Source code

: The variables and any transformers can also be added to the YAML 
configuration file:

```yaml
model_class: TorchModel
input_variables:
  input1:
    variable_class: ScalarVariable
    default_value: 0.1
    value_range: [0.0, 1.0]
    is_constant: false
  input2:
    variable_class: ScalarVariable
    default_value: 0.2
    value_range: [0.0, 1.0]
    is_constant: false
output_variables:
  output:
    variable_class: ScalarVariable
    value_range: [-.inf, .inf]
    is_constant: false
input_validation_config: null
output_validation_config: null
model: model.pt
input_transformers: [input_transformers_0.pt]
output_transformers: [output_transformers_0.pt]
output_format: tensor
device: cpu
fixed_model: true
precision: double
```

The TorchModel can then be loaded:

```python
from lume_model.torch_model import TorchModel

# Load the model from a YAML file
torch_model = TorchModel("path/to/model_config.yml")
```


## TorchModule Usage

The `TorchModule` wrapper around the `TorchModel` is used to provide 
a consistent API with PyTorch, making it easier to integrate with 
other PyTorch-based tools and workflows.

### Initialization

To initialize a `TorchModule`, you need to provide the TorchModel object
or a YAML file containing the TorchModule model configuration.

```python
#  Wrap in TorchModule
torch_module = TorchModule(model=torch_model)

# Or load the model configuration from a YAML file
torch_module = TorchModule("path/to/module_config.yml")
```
++++
Would you write out the full listing exactly as given?

## RESULT OF THIS EXERCISE
Source code

: The variables and any transformers can also be added to the YAML 
configuration file:

```yaml
model_class: TorchModel
input_variables:
  input1:
    variable_class: ScalarVariable
    default_value: 0.1
    value_range: [0.0, 1.0]
    is_constant: false
  input2:
    variable_class: ScalarVariable
    default_value: 0.2
    value_range: [0.0, 1.0]
    is_constant: false
output_variables:
  output:
    variable_class: ScalarVariable
    value_range: [-.inf, .inf]
    is_constant: false
input_validation_config: null
output_validation_config: null
model: model.pt
input_transformers: [input_transformers_0.pt]
output_transformers: [output_transformers_0.pt]
output_format: tensor
device: cpu
fixed_model: true
precision: double
```

The TorchModel can then be loaded:

```python
from lume_model.torch_model import TorchModel

# Load the model from a YAML file
torch_model = TorchModel("path/to/model_config.yml")
```


## TorchModule Usage

The `TorchModule` wrapper around the `TorchModel` is used to provide 
a consistent API with PyTorch, making it easier to integrate with 
other PyTorch-based tools and workflows.

### Initialization

To initialize a `TorchModule`, you need to provide the TorchModel object
or a YAML file containing the TorchModule model configuration.

```python
#  Wrap in TorchModule
torch_module = TorchModule(model=torch_model)

# Or load the model configuration from a YAML file
torch_module = TorchModule("path/to/module_config.yml")
```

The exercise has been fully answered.